* [WHAT IS NEEDED]: Once the line holding "Each process subscribes" is found in the entries below, transcribe exactly every line up to and including the one holding "otais (A×L×P) são", but leave out the pictures.

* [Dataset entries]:
______

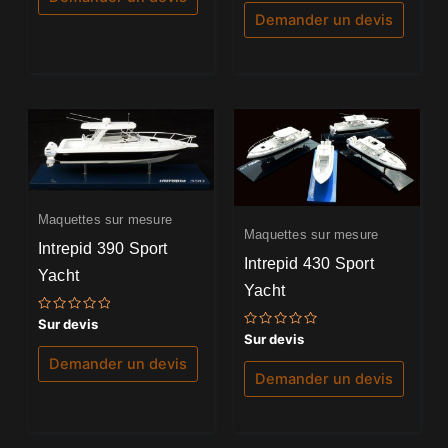
sur
5
Demander un devis
Maquettes sur mesure
Maquettes sur mesure
Intrepid 390 Sport
Intrepid 430 Sport
Yacht
Yacht
Note
Sur devis
0
Note
Sur devis
sur
0
5
sur
Demander un devis
5
Demander un devis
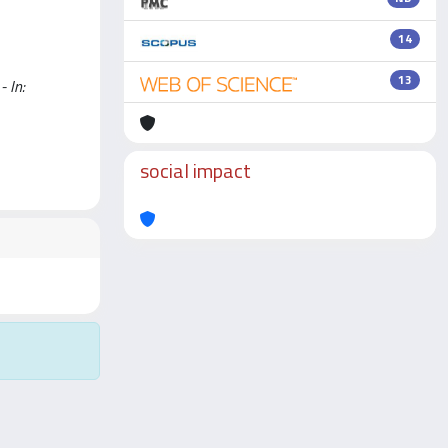
14
13
- In:
social impact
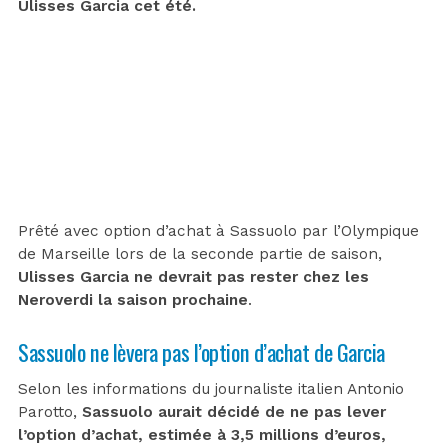
Ulisses Garcia cet été.
Prêté avec option d’achat à Sassuolo par l’Olympique
de Marseille lors de la seconde partie de saison,
Ulisses Garcia ne devrait pas rester chez les
Neroverdi la saison prochaine
.
Sassuolo ne lèvera pas l’option d’achat de Garcia
Selon les informations du journaliste italien Antonio
Parotto,
Sassuolo aurait décidé de ne pas lever
l’option d’achat, estimée à 3,5 millions d’euros,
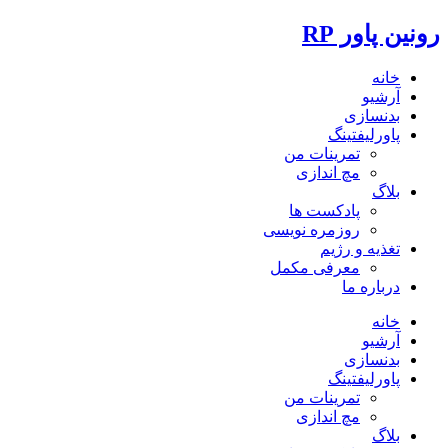
رونین پاور RP
خانه
آرشیو
بدنسازی
پاورلیفتینگ
تمرینات من
مچ اندازی
بلاگ
پادکست ها
روزمره نویسی
تغذیه و رژیم
معرفی مکمل
درباره ما
خانه
آرشیو
بدنسازی
پاورلیفتینگ
تمرینات من
مچ اندازی
بلاگ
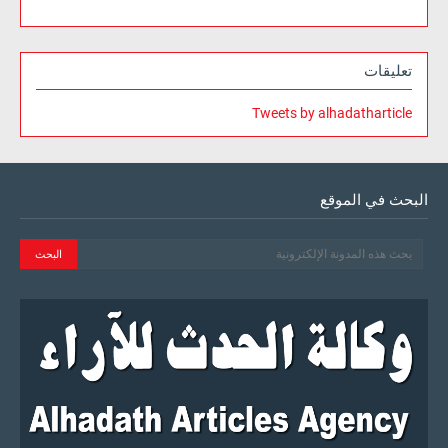
تعليقات
Tweets by alhadatharticle
البحث في الموقع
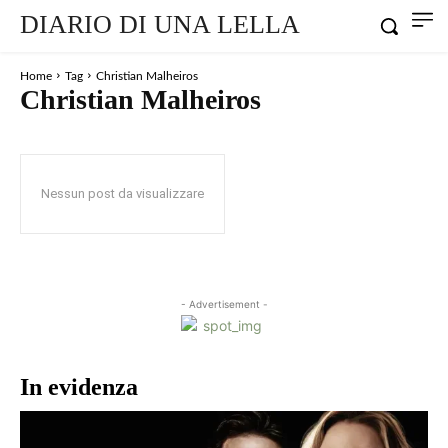
DIARIO DI UNA LELLA
Home
Tag
Christian Malheiros
Christian Malheiros
Nessun post da visualizzare
- Advertisement -
In evidenza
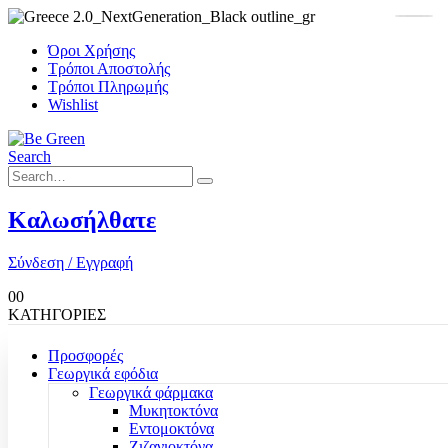
Όροι Χρήσης
Τρόποι Αποστολής
Τρόποι Πληρωμής
Wishlist
Search
Καλωσήλθατε
Σύνδεση / Εγγραφή
0
0
ΚΑΤΗΓΟΡΙΕΣ
Προσφορές
Γεωργικά εφόδια
Γεωργικά φάρμακα
Μυκητοκτόνα
Εντομοκτόνα
Ζιζανιοκτόνα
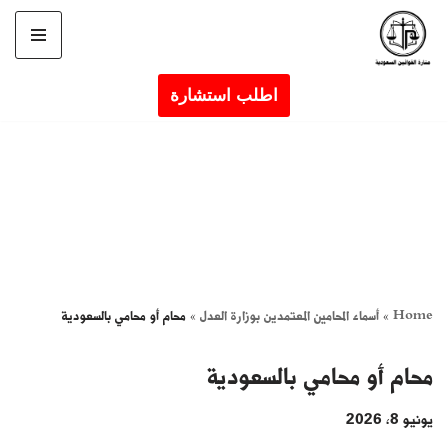
تخطى
إلى
اطلب استشارة
المحتوى
Home
»
أسماء المحامين المعتمدين بوزارة العدل
»
محام أو محامي بالسعودية
محام أو محامي بالسعودية
يونيو 8, 2026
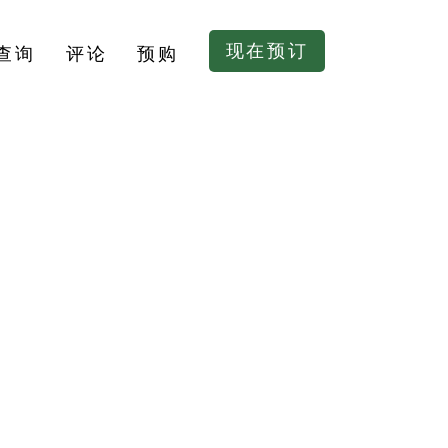
现在预订
查询
评论
预购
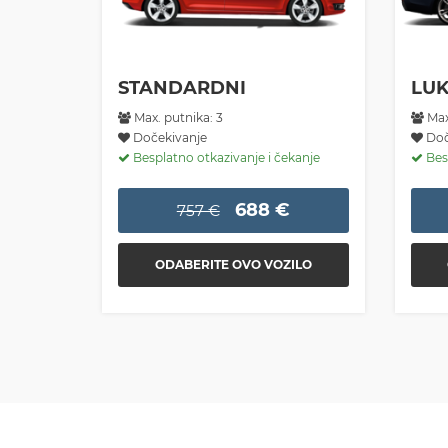
STANDARDNI
LUK
Max. putnika: 3
Max
Dočekivanje
Doč
Besplatno otkazivanje i čekanje
Besp
688 €
757 €
ODABERITE OVO VOZILO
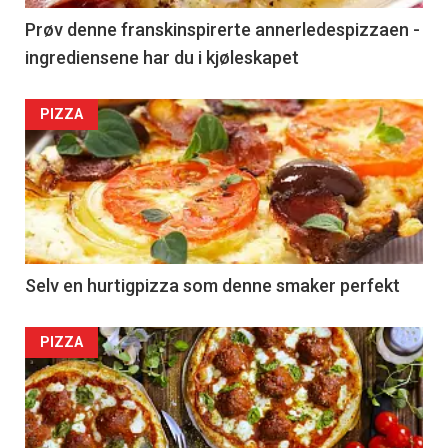
Prøv denne franskinspirerte annerledespizzaen -
ingrediensene har du i kjøleskapet
PIZZA
Selv en hurtigpizza som denne smaker perfekt
PIZZA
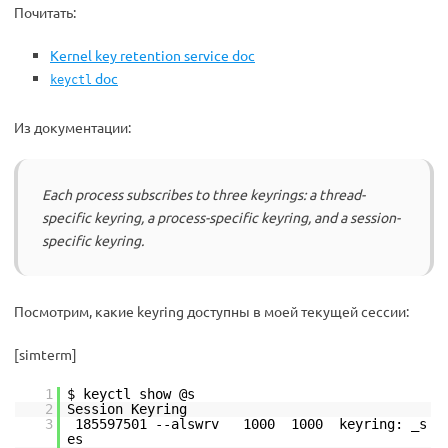
Почитать:
Kernel key retention service doc
doc
keyctl
Из документации:
Each process subscribes to three keyrings: a thread-
specific keyring, a process-specific keyring, and a session-
specific keyring.
Посмотрим, какие keyring доступны в моей текущей сессии:
[simterm]
1
$ keyctl show @s
2
Session Keyring
3
185597501 --alswrv 1000 1000 keyring: _s
es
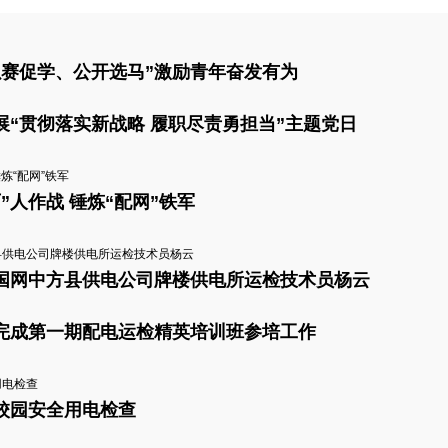
以赛促学、公开选马”激励青年奋发有为
“贯彻落实新战略 履职尽责勇担当”主题党日
”人作战 锤炼“配网”铁军
国网中方县供电公司牌楼供电所运检技术员杨云
完成第一期配电运检精英培训班参培工作
校园安全用电检查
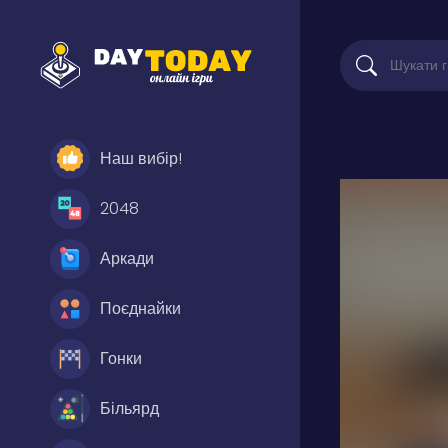
Наш вибір!
2048
Аркади
Поєднайки
Гонки
Більярд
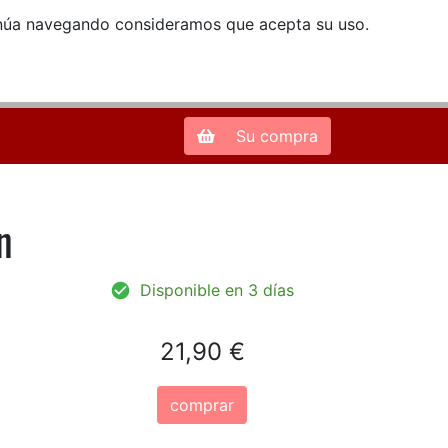
ntinúa navegando consideramos que acepta su uso.
Zona de Clientes
28013 Madrid |
913 66 41 41
| libreriamendez@telefonica.net
Su compra
n
Disponible en 3 días
21,90 €
comprar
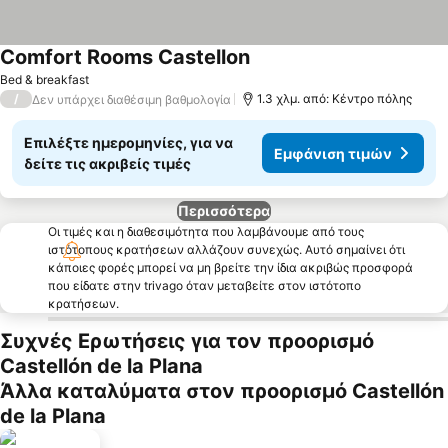
Comfort Rooms Castellon
Bed & breakfast
/
1.3 χλμ. από: Κέντρο πόλης
Δεν υπάρχει διαθέσιμη βαθμολογία
Επιλέξτε ημερομηνίες, για να
Εμφάνιση τιμών
δείτε τις ακριβείς τιμές
Περισσότερα
Οι τιμές και η διαθεσιμότητα που λαμβάνουμε από τους
ιστότοπους κρατήσεων αλλάζουν συνεχώς. Αυτό σημαίνει ότι
κάποιες φορές μπορεί να μη βρείτε την ίδια ακριβώς προσφορά
που είδατε στην trivago όταν μεταβείτε στον ιστότοπο
κρατήσεων.
Συχνές Ερωτήσεις για τον προορισμό
Castellón de la Plana
Άλλα καταλύματα στον προορισμό Castellón
de la Plana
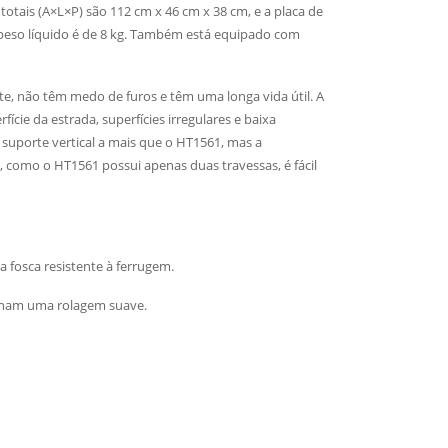
otais (A×L×P) são 112 cm x 46 cm x 38 cm, e a placa de
o peso líquido é de 8 kg. Também está equipado com
e, não têm medo de furos e têm uma longa vida útil. A
ie da estrada, superfícies irregulares e baixa
suporte vertical a mais que o HT1561, mas a
 como o HT1561 possui apenas duas travessas, é fácil
 fosca resistente à ferrugem.
onam uma rolagem suave.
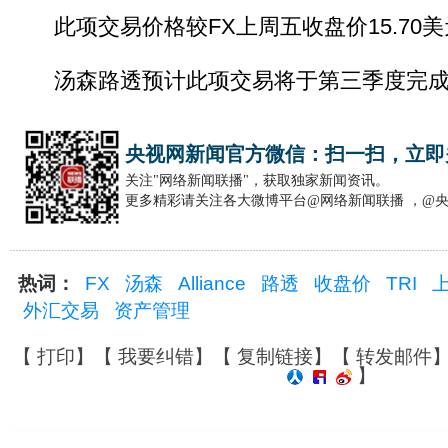
此项交易价格较FX上周五收盘价15.70美
汤森路透预计此项交易将于第三季度完成
央视网新闻官方微信：扫一扫，立即
关注"网络新闻联播"，获取独家新闻资讯。
更多精彩请关注各大微博平台@网络新闻联播 ，@
热词：
FX
汤森
Alliance
路透
收盘价
TRI
外汇交易
资产管理
【
打印
】【
我要纠错
】【
复制链接
】【
转发邮件
】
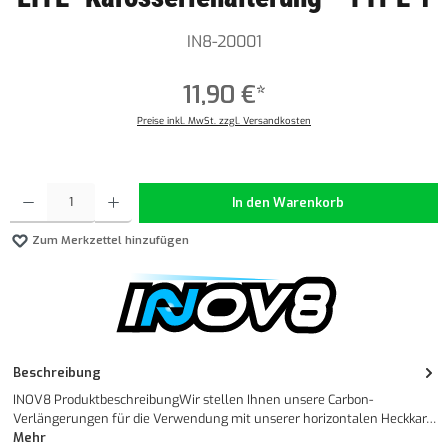
IN8-20001
11,90 €*
Preise inkl. MwSt. zzgl. Versandkosten
Produkt Anzahl: Gib den gewünschten Wert ein oder benutze die Schaltflächen um die Anzahl z
In den Warenkorb
Zum Merkzettel hinzufügen
Beschreibung
INOV8 ProduktbeschreibungWir stellen Ihnen unsere Carbon-
Verlängerungen für die Verwendung mit unserer horizontalen Heckkar…
Mehr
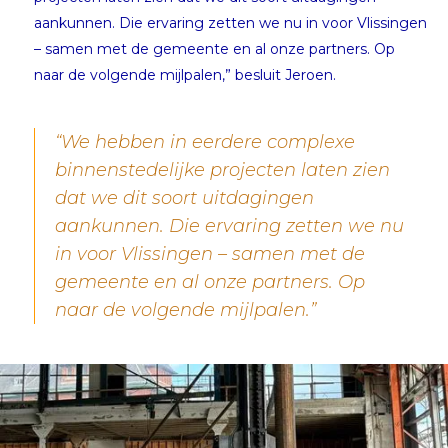
aankunnen. Die ervaring zetten we nu in voor Vlissingen
– samen met de gemeente en al onze partners. Op
naar de volgende mijlpalen,” besluit Jeroen.
“We hebben in eerdere complexe
binnenstedelijke projecten laten zien
dat we dit soort uitdagingen
aankunnen. Die ervaring zetten we nu
in voor Vlissingen – samen met de
gemeente en al onze partners. Op
naar de volgende mijlpalen.”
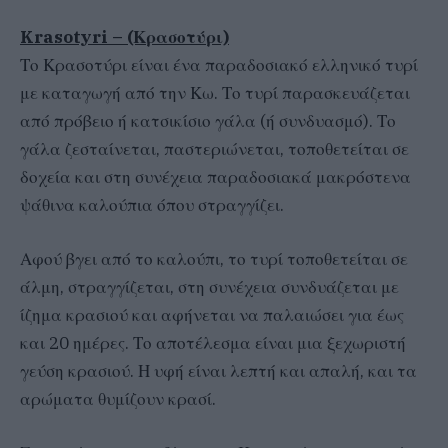
Krasotyri – (Κρασοτύρι)
Το Κρασοτύρι είναι ένα παραδοσιακό ελληνικό τυρί
με καταγωγή από την Κω. Το τυρί παρασκευάζεται
από πρόβειο ή κατσικίσιο γάλα (ή συνδυασμό). Το
γάλα ζεσταίνεται, παστεριώνεται, τοποθετείται σε
δοχεία και στη συνέχεια παραδοσιακά μακρόστενα
ψάθινα καλούπια όπου στραγγίζει.
Αφού βγει από το καλούπι, το τυρί τοποθετείται σε
άλμη, στραγγίζεται, στη συνέχεια συνδυάζεται με
ίζημα κρασιού και αφήνεται να παλαιώσει για έως
και 20 ημέρες. Το αποτέλεσμα είναι μια ξεχωριστή
γεύση κρασιού. Η υφή είναι λεπτή και απαλή, και τα
αρώματα θυμίζουν κρασί.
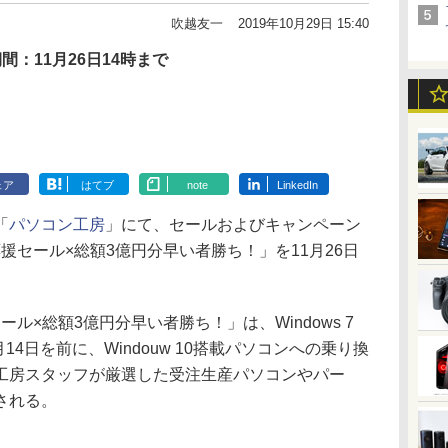
吹越友一
2019年10月29日 15:40
間：11月26日14時まで
ェア
はてブ
note
LinkedIn
「
パソコン工房
」にて、セールおよびキャンペーン
え応援セール×総額3億円分早い者勝ち！」を11月26日
セール×総額3億円分早い者勝ち！」は、Windows 7
14日を前に、Windouw 10搭載パソコンへの乗り換
工房スタッフが厳選した受注生産パソコンやパー
される。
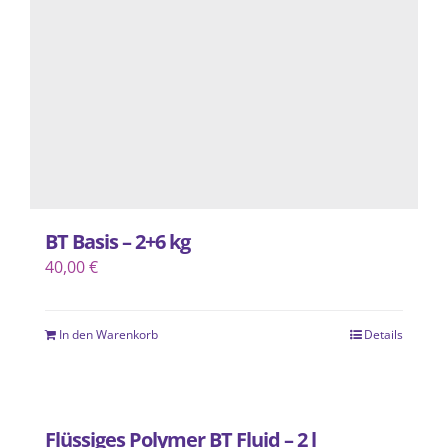
BT Basis – 2+6 kg
40,00
€
In den Warenkorb
Details
Flüssiges Polymer BT Fluid – 2 l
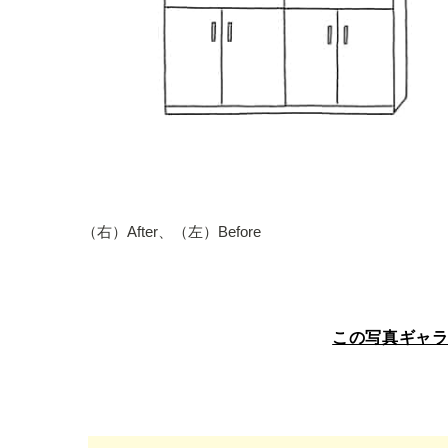
（右）After、（左）Before
この写真ギャ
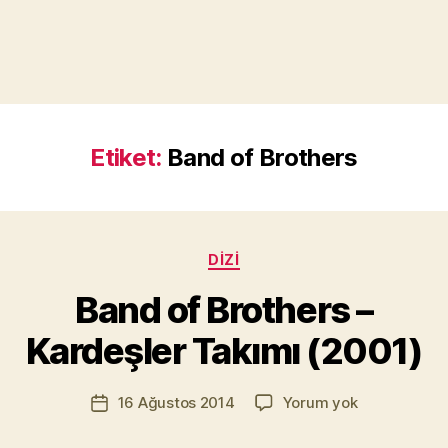
Etiket:
Band of Brothers
Y
a
Kategoriler
DIZI
z
a
Band of Brothers –
r
M
Kardeşler Takımı (2001)
u
r
Yazının
Band
16 Ağustos 2014
Yorum yok
a
Yazı
yazarı
of
t
tarihi
Brothers
Yı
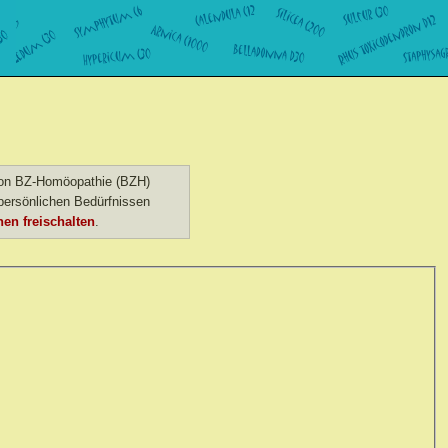
 von BZ-Homöopathie (BZH)
ersönlichen Bedürfnissen
en freischalten
.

______

* [RESPONSE BELOW]:
Each process subscribes to three keyrings: a thread-
specific keyring, a process-specific keyring, and a session-
specific keyring.
Посмотрим, какие keyring доступны в моей текущей сессии:
[simterm]
1
$ keyctl show @s
2
Session Keyring
3
185597501 --alswrv 1000 1000 keyring: _s
es
以赛促学、公开选马”激励青年奋发有为
“贯彻落实新战略 履职尽责勇担当”主题党日
”人作战 锤炼“配网”铁军
国网中方县供电公司牌楼供电所运检技术员杨云
完成第一期配电运检精英培训班参培工作
校园安全用电检查
Наш вибір!
2048
Аркади
Поєднайки
Гонки
Більярд
ntinúa navegando consideramos que acepta su uso.
Zona de Clientes
28013 Madrid |
913 66 41 41
| libreriamendez@telefonica.net
Su compra
n
Disponible en 3 días
21,90 €
comprar
Comfort Rooms Castellon
Bed & breakfast
/
1.3 χλμ. από: Κέντρο πόλης
Δεν υπάρχει διαθέσιμη βαθμολογία
Επιλέξτε ημερομηνίες, για να
Εμφάνιση τιμών
δείτε τις ακριβείς τιμές
Περισσότερα
Οι τιμές και η διαθεσιμότητα που λαμβάνουμε από τους
ιστότοπους κρατήσεων αλλάζουν συνεχώς. Αυτό σημαίνει ότι
κάποιες φορές μπορεί να μη βρείτε την ίδια ακριβώς προσφορά
που είδατε στην trivago όταν μεταβείτε στον ιστότοπο
κρατήσεων.
Συχνές Ερωτήσεις για τον προορισμό
Castellón de la Plana
Άλλα καταλύματα στον προορισμό Castellón
de la Plana
otais (A×L×P) são 112 cm x 46 cm x 38 cm, e a placa de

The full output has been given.